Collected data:
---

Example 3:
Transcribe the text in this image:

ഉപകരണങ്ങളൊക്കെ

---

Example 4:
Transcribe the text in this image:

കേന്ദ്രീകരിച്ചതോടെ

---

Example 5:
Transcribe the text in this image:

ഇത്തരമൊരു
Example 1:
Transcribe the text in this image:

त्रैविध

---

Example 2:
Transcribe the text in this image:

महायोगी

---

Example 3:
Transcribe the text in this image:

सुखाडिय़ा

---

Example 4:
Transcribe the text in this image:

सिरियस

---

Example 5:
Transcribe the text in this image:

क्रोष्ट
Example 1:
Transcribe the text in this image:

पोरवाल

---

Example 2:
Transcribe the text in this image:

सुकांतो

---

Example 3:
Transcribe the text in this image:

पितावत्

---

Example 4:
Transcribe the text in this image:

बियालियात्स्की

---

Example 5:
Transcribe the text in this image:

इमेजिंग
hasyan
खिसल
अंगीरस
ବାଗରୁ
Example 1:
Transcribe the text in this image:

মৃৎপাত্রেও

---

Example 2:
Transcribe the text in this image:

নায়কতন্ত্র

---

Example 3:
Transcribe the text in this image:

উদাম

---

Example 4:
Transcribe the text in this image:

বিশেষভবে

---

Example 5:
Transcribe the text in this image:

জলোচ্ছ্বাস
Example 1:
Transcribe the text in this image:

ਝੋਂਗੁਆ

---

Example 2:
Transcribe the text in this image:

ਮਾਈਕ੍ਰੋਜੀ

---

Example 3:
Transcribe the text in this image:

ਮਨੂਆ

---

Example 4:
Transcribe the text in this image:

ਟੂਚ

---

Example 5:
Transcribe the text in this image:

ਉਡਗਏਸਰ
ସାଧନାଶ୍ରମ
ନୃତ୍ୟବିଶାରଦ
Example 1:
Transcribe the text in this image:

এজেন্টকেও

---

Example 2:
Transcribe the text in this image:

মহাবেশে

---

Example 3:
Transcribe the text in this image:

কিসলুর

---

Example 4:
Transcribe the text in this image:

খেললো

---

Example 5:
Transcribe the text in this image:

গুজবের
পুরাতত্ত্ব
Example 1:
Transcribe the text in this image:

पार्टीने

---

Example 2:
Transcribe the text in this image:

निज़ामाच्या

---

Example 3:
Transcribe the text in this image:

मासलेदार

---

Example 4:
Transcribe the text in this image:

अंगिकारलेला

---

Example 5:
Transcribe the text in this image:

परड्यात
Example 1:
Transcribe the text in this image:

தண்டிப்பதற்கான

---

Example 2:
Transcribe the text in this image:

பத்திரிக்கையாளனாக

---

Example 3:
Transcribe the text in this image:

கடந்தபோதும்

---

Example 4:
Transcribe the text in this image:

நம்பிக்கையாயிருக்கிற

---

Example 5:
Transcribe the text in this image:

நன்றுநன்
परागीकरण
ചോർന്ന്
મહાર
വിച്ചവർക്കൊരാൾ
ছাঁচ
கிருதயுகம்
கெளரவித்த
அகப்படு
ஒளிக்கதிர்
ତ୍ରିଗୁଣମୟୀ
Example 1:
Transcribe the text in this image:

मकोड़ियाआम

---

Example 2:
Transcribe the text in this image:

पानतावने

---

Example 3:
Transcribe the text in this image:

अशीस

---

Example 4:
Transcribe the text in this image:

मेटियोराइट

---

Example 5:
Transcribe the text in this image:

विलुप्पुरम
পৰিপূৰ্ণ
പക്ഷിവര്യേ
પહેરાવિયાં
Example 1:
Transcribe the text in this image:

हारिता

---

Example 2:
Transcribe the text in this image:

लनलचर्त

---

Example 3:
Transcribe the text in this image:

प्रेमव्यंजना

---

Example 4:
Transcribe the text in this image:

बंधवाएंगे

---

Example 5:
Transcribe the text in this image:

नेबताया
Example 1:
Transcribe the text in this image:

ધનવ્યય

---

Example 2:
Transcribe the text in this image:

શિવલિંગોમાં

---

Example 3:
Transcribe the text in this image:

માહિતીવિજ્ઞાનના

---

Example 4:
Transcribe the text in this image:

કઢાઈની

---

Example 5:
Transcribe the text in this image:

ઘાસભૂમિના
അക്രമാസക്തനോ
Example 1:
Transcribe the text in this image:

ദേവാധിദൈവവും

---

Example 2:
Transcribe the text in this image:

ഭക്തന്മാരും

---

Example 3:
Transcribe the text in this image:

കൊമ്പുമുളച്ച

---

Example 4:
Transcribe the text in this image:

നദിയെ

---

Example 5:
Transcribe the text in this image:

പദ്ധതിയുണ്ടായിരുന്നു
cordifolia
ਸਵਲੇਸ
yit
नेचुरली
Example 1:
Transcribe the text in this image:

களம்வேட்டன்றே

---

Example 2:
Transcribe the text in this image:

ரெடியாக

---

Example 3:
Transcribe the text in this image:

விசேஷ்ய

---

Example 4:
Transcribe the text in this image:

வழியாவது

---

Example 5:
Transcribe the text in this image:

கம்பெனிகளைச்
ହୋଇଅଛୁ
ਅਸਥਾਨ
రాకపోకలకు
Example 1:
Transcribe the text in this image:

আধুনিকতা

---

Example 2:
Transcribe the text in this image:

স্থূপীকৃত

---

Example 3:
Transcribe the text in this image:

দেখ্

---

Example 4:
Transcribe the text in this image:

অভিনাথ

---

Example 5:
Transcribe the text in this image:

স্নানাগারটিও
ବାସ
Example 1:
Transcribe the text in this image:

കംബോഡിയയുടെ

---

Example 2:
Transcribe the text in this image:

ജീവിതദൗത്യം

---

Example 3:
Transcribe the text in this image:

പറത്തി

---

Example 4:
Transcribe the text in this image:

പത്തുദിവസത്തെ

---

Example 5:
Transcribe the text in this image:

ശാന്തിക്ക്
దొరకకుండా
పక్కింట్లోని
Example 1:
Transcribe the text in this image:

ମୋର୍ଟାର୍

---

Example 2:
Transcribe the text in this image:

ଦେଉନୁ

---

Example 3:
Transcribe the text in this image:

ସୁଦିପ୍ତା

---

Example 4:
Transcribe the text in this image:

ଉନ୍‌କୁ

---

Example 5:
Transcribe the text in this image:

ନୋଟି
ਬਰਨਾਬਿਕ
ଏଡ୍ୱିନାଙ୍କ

What the task asks:
Would you retype all of the data exactly as shown?

Solution:
---

Example 3:
Transcribe the text in this image:

ഉപകരണങ്ങളൊക്കെ

---

Example 4:
Transcribe the text in this image:

കേന്ദ്രീകരിച്ചതോടെ

---

Example 5:
Transcribe the text in this image:

ഇത്തരമൊരു
Example 1:
Transcribe the text in this image:

त्रैविध

---

Example 2:
Transcribe the text in this image:

महायोगी

---

Example 3:
Transcribe the text in this image:

सुखाडिय़ा

---

Example 4:
Transcribe the text in this image:

सिरियस

---

Example 5:
Transcribe the text in this image:

क्रोष्ट
Example 1:
Transcribe the text in this image:

पोरवाल

---

Example 2:
Transcribe the text in this image:

सुकांतो

---

Example 3:
Transcribe the text in this image:

पितावत्

---

Example 4:
Transcribe the text in this image:

बियालियात्स्की

---

Example 5:
Transcribe the text in this image:

इमेजिंग
hasyan
खिसल
अंगीरस
ବାଗରୁ
Example 1:
Transcribe the text in this image:

মৃৎপাত্রেও

---

Example 2:
Transcribe the text in this image:

নায়কতন্ত্র

---

Example 3:
Transcribe the text in this image:

উদাম

---

Example 4:
Transcribe the text in this image:

বিশেষভবে

---

Example 5:
Transcribe the text in this image:

জলোচ্ছ্বাস
Example 1:
Transcribe the text in this image:

ਝੋਂਗੁਆ

---

Example 2:
Transcribe the text in this image:

ਮਾਈਕ੍ਰੋਜੀ

---

Example 3:
Transcribe the text in this image:

ਮਨੂਆ

---

Example 4:
Transcribe the text in this image:

ਟੂਚ

---

Example 5:
Transcribe the text in this image:

ਉਡਗਏਸਰ
ସାଧନାଶ୍ରମ
ନୃତ୍ୟବିଶାରଦ
Example 1:
Transcribe the text in this image:

এজেন্টকেও

---

Example 2:
Transcribe the text in this image:

মহাবেশে

---

Example 3:
Transcribe the text in this image:

কিসলুর

---

Example 4:
Transcribe the text in this image:

খেললো

---

Example 5:
Transcribe the text in this image:

গুজবের
পুরাতত্ত্ব
Example 1:
Transcribe the text in this image:

पार्टीने

---

Example 2:
Transcribe the text in this image:

निज़ामाच्या

---

Example 3:
Transcribe the text in this image:

मासलेदार

---

Example 4:
Transcribe the text in this image:

अंगिकारलेला

---

Example 5:
Transcribe the text in this image:

परड्यात
Example 1:
Transcribe the text in this image:

தண்டிப்பதற்கான

---

Example 2:
Transcribe the text in this image:

பத்திரிக்கையாளனாக

---

Example 3:
Transcribe the text in this image:

கடந்தபோதும்

---

Example 4:
Transcribe the text in this image:

நம்பிக்கையாயிருக்கிற

---

Example 5:
Transcribe the text in this image:

நன்றுநன்
परागीकरण
ചോർന്ന്
મહાર
വിച്ചവർക്കൊരാൾ
ছাঁচ
கிருதயுகம்
கெளரவித்த
அகப்படு
ஒளிக்கதிர்
ତ୍ରିଗୁଣମୟୀ
Example 1:
Transcribe the text in this image:

मकोड़ियाआम

---

Example 2:
Transcribe the text in this image:

पानतावने

---

Example 3:
Transcribe the text in this image:

अशीस

---

Example 4:
Transcribe the text in this image:

मेटियोराइट

---

Example 5:
Transcribe the text in this image:

विलुप्पुरम
পৰিপূৰ্ণ
പക്ഷിവര്യേ
પહેરાવિયાં
Example 1:
Transcribe the text in this image:

हारिता

---

Example 2:
Transcribe the text in this image:

लनलचर्त

---

Example 3:
Transcribe the text in this image:

प्रेमव्यंजना

---

Example 4:
Transcribe the text in this image:

बंधवाएंगे

---

Example 5:
Transcribe the text in this image:

नेबताया
Example 1:
Transcribe the text in this image:

ધનવ્યય

---

Example 2:
Transcribe the text in this image:

શિવલિંગોમાં

---

Example 3:
Transcribe the text in this image:

માહિતીવિજ્ઞાનના

---

Example 4:
Transcribe the text in this image:

કઢાઈની

---

Example 5:
Transcribe the text in this image:

ઘાસભૂમિના
അക്രമാസക്തനോ
Example 1:
Transcribe the text in this image:

ദേവാധിദൈവവും

---

Example 2:
Transcribe the text in this image:

ഭക്തന്മാരും

---

Example 3:
Transcribe the text in this image:

കൊമ്പുമുളച്ച

---

Example 4:
Transcribe the text in this image:

നദിയെ

---

Example 5:
Transcribe the text in this image:

പദ്ധതിയുണ്ടായിരുന്നു
cordifolia
ਸਵਲੇਸ
yit
नेचुरली
Example 1:
Transcribe the text in this image:

களம்வேட்டன்றே

---

Example 2:
Transcribe the text in this image:

ரெடியாக

---

Example 3:
Transcribe the text in this image:

விசேஷ்ய

---

Example 4:
Transcribe the text in this image:

வழியாவது

---

Example 5:
Transcribe the text in this image:

கம்பெனிகளைச்
ହୋଇଅଛୁ
ਅਸਥਾਨ
రాకపోకలకు
Example 1:
Transcribe the text in this image:

আধুনিকতা

---

Example 2:
Transcribe the text in this image:

স্থূপীকৃত

---

Example 3:
Transcribe the text in this image:

দেখ্

---

Example 4:
Transcribe the text in this image:

অভিনাথ

---

Example 5:
Transcribe the text in this image:

স্নানাগারটিও
ବାସ
Example 1:
Transcribe the text in this image:

കംബോഡിയയുടെ

---

Example 2:
Transcribe the text in this image:

ജീവിതദൗത്യം

---

Example 3:
Transcribe the text in this image:

പറത്തി

---

Example 4:
Transcribe the text in this image:

പത്തുദിവസത്തെ

---

Example 5:
Transcribe the text in this image:

ശാന്തിക്ക്
దొరకకుండా
పక్కింట్లోని
Example 1:
Transcribe the text in this image:

ମୋର୍ଟାର୍

---

Example 2:
Transcribe the text in this image:

ଦେଉନୁ

---

Example 3:
Transcribe the text in this image:

ସୁଦିପ୍ତା

---

Example 4:
Transcribe the text in this image:

ଉନ୍‌କୁ

---

Example 5:
Transcribe the text in this image:

ନୋଟି
ਬਰਨਾਬਿਕ
ଏଡ୍ୱିନାଙ୍କ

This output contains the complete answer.